Dalam Bahasa Perjanjian Baru digunakan kata yang khas dan khusus tentang “KASIH” Allah dengan kata Agape”. Kata agape ini meng­gambarkan sikap dan perbuatan Allah kepada manusia, gambarkan suatu kualitas hubungan dan sikap yang baru. Kasih agape adalah jenis kasih Kalvari. Kasih yang berkorban, menye­rahkan diri sendiri, dan tidak layak untuk diterima.

Agape adalah kasih kepada orang-orang yang tidak layak untuk dikasihi. Ini adalah kasih yang berasal dari hati Sang Pemberi Kasih.

Roh Kudus menyingkapkan kasih Allah kepada kita dan menciptakan kasih kita kepada Aliah.

Kata agape mewakili sikap yang seharusnya kita miliki kepada Allah dan yang seharusnya dipraktikkan oleh kita sebagai anak-anak- Nya terhadap satu sama lain. Kasih ini digambarkan sebagai semangat berbuat baik yang kokoh dan tak terpatahkan. Mengenai Kasih Allah hal apakah yang harus dipahami ..

Kita tidak layak menerima kasih Allah

Allah yang berinisiatif untuk mengasihi kita

Roma 5:8 Akan tetapi Allah menunjukkan kasih-Nya kepada kita, oleh karena Kristus telah mati untuk kita, ketika kita masih berdosa.

1 Yohanes 4:10 Inilah kasih itu: Bukan kita yang telah mengasihi Allah, tetapi Allah yang telah mengasihi kita dan yang telah mengutus Anak-Nya sebagai pendamaian bagi dosa-dosa kita.

Kasih Allah kepada kita murni dan memberikan hasil di dalam hidup kita (Roma 5:1-5).

Kasih Allah membawa pemulihan bagi kehidupan kita, memberikan kasih karunia yang mendamaikan kita dengan Dia.

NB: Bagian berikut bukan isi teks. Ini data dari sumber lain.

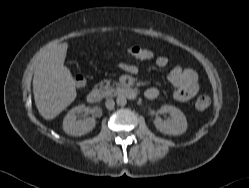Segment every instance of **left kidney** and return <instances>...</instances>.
Returning a JSON list of instances; mask_svg holds the SVG:
<instances>
[{"instance_id":"left-kidney-1","label":"left kidney","mask_w":249,"mask_h":188,"mask_svg":"<svg viewBox=\"0 0 249 188\" xmlns=\"http://www.w3.org/2000/svg\"><path fill=\"white\" fill-rule=\"evenodd\" d=\"M160 113H170L172 115L171 120L163 121L160 117H156L154 124L160 132L167 135H181L187 130V120L183 112L171 105H163L160 109Z\"/></svg>"}]
</instances>
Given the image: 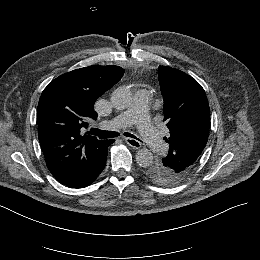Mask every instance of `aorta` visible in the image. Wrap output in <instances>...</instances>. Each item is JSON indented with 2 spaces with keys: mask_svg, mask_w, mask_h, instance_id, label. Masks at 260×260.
<instances>
[{
  "mask_svg": "<svg viewBox=\"0 0 260 260\" xmlns=\"http://www.w3.org/2000/svg\"><path fill=\"white\" fill-rule=\"evenodd\" d=\"M132 100L131 92L127 88H117L112 92L111 102L117 110L129 107ZM153 154L150 150L142 148L136 153V162L141 167L147 168L153 163Z\"/></svg>",
  "mask_w": 260,
  "mask_h": 260,
  "instance_id": "obj_1",
  "label": "aorta"
}]
</instances>
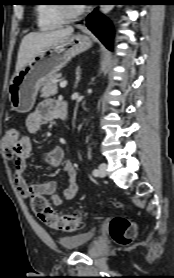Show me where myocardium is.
Listing matches in <instances>:
<instances>
[{"label":"myocardium","instance_id":"1","mask_svg":"<svg viewBox=\"0 0 174 278\" xmlns=\"http://www.w3.org/2000/svg\"><path fill=\"white\" fill-rule=\"evenodd\" d=\"M60 16L66 21L80 17L84 12V7L74 8L72 5L61 4L58 6Z\"/></svg>","mask_w":174,"mask_h":278}]
</instances>
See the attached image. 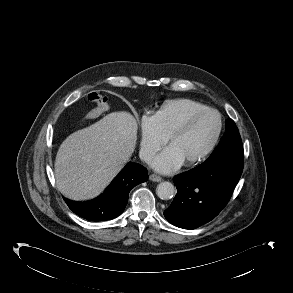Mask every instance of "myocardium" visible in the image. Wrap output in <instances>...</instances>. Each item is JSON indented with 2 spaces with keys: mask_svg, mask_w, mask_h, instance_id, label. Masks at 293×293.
I'll return each instance as SVG.
<instances>
[{
  "mask_svg": "<svg viewBox=\"0 0 293 293\" xmlns=\"http://www.w3.org/2000/svg\"><path fill=\"white\" fill-rule=\"evenodd\" d=\"M205 114H214L216 115L217 119H218V127H217V131L213 137V139L211 140V142L208 144V146L196 157L192 158L191 160L184 162V165L187 167H192L195 166L197 164H199L200 162H202L203 160H205L210 153L214 150V148L216 147L221 133H222V129H223V121H222V117L221 114L215 110V109H211V108H207L204 110H200L198 112H195L193 114H191L189 117H187L175 130H173L170 135L167 137V143L170 144V142L175 139L176 137L184 134L189 128L190 126L193 124V122L198 119L199 117L205 115Z\"/></svg>",
  "mask_w": 293,
  "mask_h": 293,
  "instance_id": "1",
  "label": "myocardium"
}]
</instances>
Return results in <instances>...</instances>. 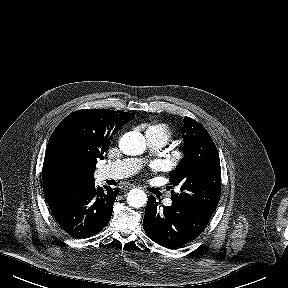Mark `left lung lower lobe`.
Here are the masks:
<instances>
[{
  "label": "left lung lower lobe",
  "instance_id": "1",
  "mask_svg": "<svg viewBox=\"0 0 288 288\" xmlns=\"http://www.w3.org/2000/svg\"><path fill=\"white\" fill-rule=\"evenodd\" d=\"M150 196L145 209L143 228L154 242L166 248L181 247L197 238L207 226L212 214L178 202L163 209Z\"/></svg>",
  "mask_w": 288,
  "mask_h": 288
}]
</instances>
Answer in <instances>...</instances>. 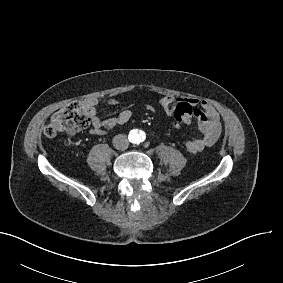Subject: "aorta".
<instances>
[{"label":"aorta","mask_w":283,"mask_h":283,"mask_svg":"<svg viewBox=\"0 0 283 283\" xmlns=\"http://www.w3.org/2000/svg\"><path fill=\"white\" fill-rule=\"evenodd\" d=\"M128 138L131 143L139 144L146 139V134L142 130L133 129L129 132Z\"/></svg>","instance_id":"1"}]
</instances>
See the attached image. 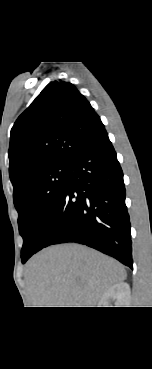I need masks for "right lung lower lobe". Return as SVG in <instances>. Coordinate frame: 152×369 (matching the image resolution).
<instances>
[{
  "instance_id": "98d812e1",
  "label": "right lung lower lobe",
  "mask_w": 152,
  "mask_h": 369,
  "mask_svg": "<svg viewBox=\"0 0 152 369\" xmlns=\"http://www.w3.org/2000/svg\"><path fill=\"white\" fill-rule=\"evenodd\" d=\"M130 228L123 172L105 130L68 163L66 185L36 252L76 242L132 268Z\"/></svg>"
}]
</instances>
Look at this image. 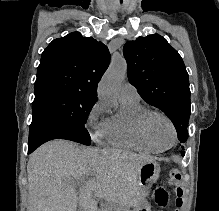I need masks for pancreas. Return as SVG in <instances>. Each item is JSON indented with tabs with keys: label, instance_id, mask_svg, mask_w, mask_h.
I'll use <instances>...</instances> for the list:
<instances>
[{
	"label": "pancreas",
	"instance_id": "obj_1",
	"mask_svg": "<svg viewBox=\"0 0 219 211\" xmlns=\"http://www.w3.org/2000/svg\"><path fill=\"white\" fill-rule=\"evenodd\" d=\"M117 203L119 204L120 202L118 201ZM117 203L114 200H107L106 204L108 207H106L105 211H116L118 209ZM121 206L123 207L124 205L122 204ZM124 210L126 211L127 209L125 208Z\"/></svg>",
	"mask_w": 219,
	"mask_h": 211
}]
</instances>
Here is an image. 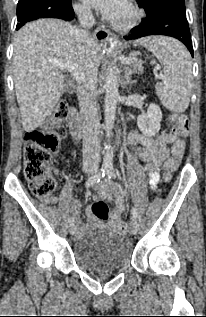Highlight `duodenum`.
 <instances>
[{"instance_id": "obj_1", "label": "duodenum", "mask_w": 206, "mask_h": 317, "mask_svg": "<svg viewBox=\"0 0 206 317\" xmlns=\"http://www.w3.org/2000/svg\"><path fill=\"white\" fill-rule=\"evenodd\" d=\"M69 127L74 139L80 140L83 138L84 129H83L82 121L80 116L75 110L71 111V115L69 118Z\"/></svg>"}]
</instances>
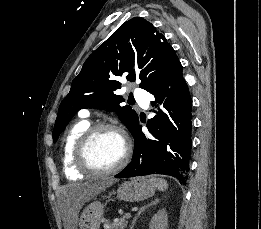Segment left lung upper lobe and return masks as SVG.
<instances>
[{"label": "left lung upper lobe", "instance_id": "obj_1", "mask_svg": "<svg viewBox=\"0 0 261 229\" xmlns=\"http://www.w3.org/2000/svg\"><path fill=\"white\" fill-rule=\"evenodd\" d=\"M179 63L172 46L156 28L141 17L123 23L85 61L71 83L68 95L59 106L53 130V142L71 118L82 108L114 110L133 133L138 116L125 100L115 94L121 88L116 76L130 82L140 79V87L149 90L164 74Z\"/></svg>", "mask_w": 261, "mask_h": 229}]
</instances>
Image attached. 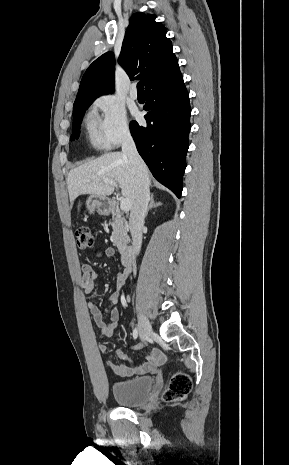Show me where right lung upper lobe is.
<instances>
[{
    "label": "right lung upper lobe",
    "instance_id": "1",
    "mask_svg": "<svg viewBox=\"0 0 289 465\" xmlns=\"http://www.w3.org/2000/svg\"><path fill=\"white\" fill-rule=\"evenodd\" d=\"M155 15L135 13L123 41L119 63L130 79L138 76L146 92L182 77L166 28L155 21ZM115 57L107 52L86 70L74 103L95 100L110 93L114 87Z\"/></svg>",
    "mask_w": 289,
    "mask_h": 465
}]
</instances>
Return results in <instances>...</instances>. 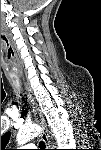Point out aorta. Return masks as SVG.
Here are the masks:
<instances>
[{
	"instance_id": "obj_1",
	"label": "aorta",
	"mask_w": 101,
	"mask_h": 150,
	"mask_svg": "<svg viewBox=\"0 0 101 150\" xmlns=\"http://www.w3.org/2000/svg\"><path fill=\"white\" fill-rule=\"evenodd\" d=\"M41 133V127L36 124H31L22 127L17 134V143L18 145H24L32 138L36 137Z\"/></svg>"
}]
</instances>
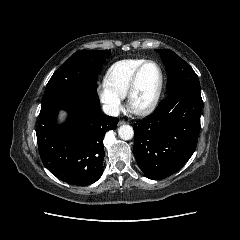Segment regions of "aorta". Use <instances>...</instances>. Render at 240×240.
<instances>
[{"label":"aorta","mask_w":240,"mask_h":240,"mask_svg":"<svg viewBox=\"0 0 240 240\" xmlns=\"http://www.w3.org/2000/svg\"><path fill=\"white\" fill-rule=\"evenodd\" d=\"M118 135L122 140H130L134 136L133 128L130 125H121L118 129Z\"/></svg>","instance_id":"1"}]
</instances>
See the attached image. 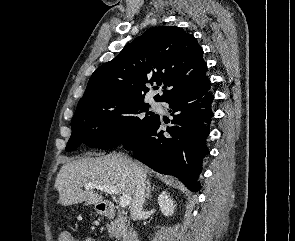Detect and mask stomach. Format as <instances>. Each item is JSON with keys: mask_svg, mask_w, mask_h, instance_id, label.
Segmentation results:
<instances>
[{"mask_svg": "<svg viewBox=\"0 0 295 241\" xmlns=\"http://www.w3.org/2000/svg\"><path fill=\"white\" fill-rule=\"evenodd\" d=\"M95 210L97 211V213L104 212V208H102L101 203L95 204Z\"/></svg>", "mask_w": 295, "mask_h": 241, "instance_id": "obj_1", "label": "stomach"}]
</instances>
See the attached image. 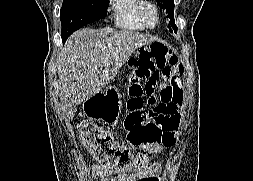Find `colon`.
I'll return each mask as SVG.
<instances>
[{
    "instance_id": "5ec220e1",
    "label": "colon",
    "mask_w": 253,
    "mask_h": 181,
    "mask_svg": "<svg viewBox=\"0 0 253 181\" xmlns=\"http://www.w3.org/2000/svg\"><path fill=\"white\" fill-rule=\"evenodd\" d=\"M140 53H149L159 67L171 68L178 75L183 72L173 55V48L167 47L164 41H151L150 48H140ZM136 78L139 79L137 75ZM178 80V77H174L173 83L176 84ZM128 96L123 126L129 145L154 151L171 146L175 141L172 132L177 126L178 118L171 114L170 105L174 100L180 102L181 97L176 95L172 100L163 91L145 93L143 87L136 82L128 88ZM80 136L98 163L107 170L134 171L148 164L145 155L132 153L128 146L98 126L84 123Z\"/></svg>"
}]
</instances>
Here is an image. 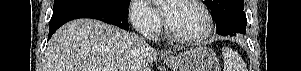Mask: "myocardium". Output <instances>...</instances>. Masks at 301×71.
<instances>
[{
	"instance_id": "myocardium-1",
	"label": "myocardium",
	"mask_w": 301,
	"mask_h": 71,
	"mask_svg": "<svg viewBox=\"0 0 301 71\" xmlns=\"http://www.w3.org/2000/svg\"><path fill=\"white\" fill-rule=\"evenodd\" d=\"M183 2L193 6L202 14V16L204 17V20H205V26H204L203 30L197 35L185 36V35H181V34L175 32L169 26V24L166 22V32L169 37H171L173 40L180 42V43H185V44L201 43L210 36L212 29H213V19L210 15L209 11L200 2L194 1V0H184Z\"/></svg>"
}]
</instances>
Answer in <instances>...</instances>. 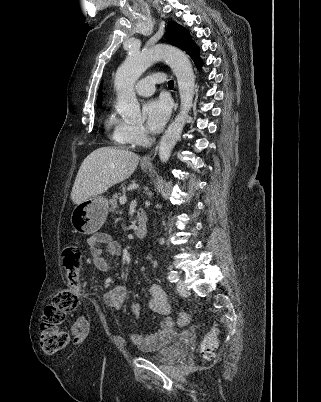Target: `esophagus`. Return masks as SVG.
<instances>
[{"instance_id":"obj_1","label":"esophagus","mask_w":321,"mask_h":402,"mask_svg":"<svg viewBox=\"0 0 321 402\" xmlns=\"http://www.w3.org/2000/svg\"><path fill=\"white\" fill-rule=\"evenodd\" d=\"M177 108V104L175 105V110ZM158 151V146L154 147L148 154L143 156L141 162L146 165H152V160L155 158Z\"/></svg>"}]
</instances>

Roma 5:1-2 Sebab itu, kita yang dibenarkan karena iman, kita hidup dalam damai sejahtera dengan Allah oleh karena Tuhan kita, Yesus Kristus. Oleh Dia kita juga beroleh jalan masuk oleh iman kepada kasih karunia ini. Di dalam kasih karunia ini kita berdiri dan kita bermegah dalam pengharapan akan menerima kemuliaan Allah.

Kasih ALLAH kepada kita luar biasa. (Efesus 2:1-7)

Surat Efesus pasal 2 menyatakan kebesaran kasih Allah. Allah mengasihi kita saat kita mati dalam dosa (Efesus 2:1). Kasih Allah memindahkan kita dari kematian rohani kepada kehidupan rohani (Efesus 2:5). Dan Kasih Allah kepada kita meluas sampai kepada kekekalan (Efesus 2:7).

Kasih Allah kepada kita bersifat kekal dan tak pernah berubah

Roma 8:35-39 menyatakan “Siapakah yang akan memisahkan kita dari kasih Kristus?”

… Kasih Allah bagi kehidupan kita sangat besar dan tidak berubah, ijinkan kasih Allah itu selalu menguasai kehidupan kita.

Dengan semakin memahami kebesaran kasih Allah kepada kita, mari kita responi kasih itu dengan Sikap hati yang benar dan berkenan kepada Tuhan.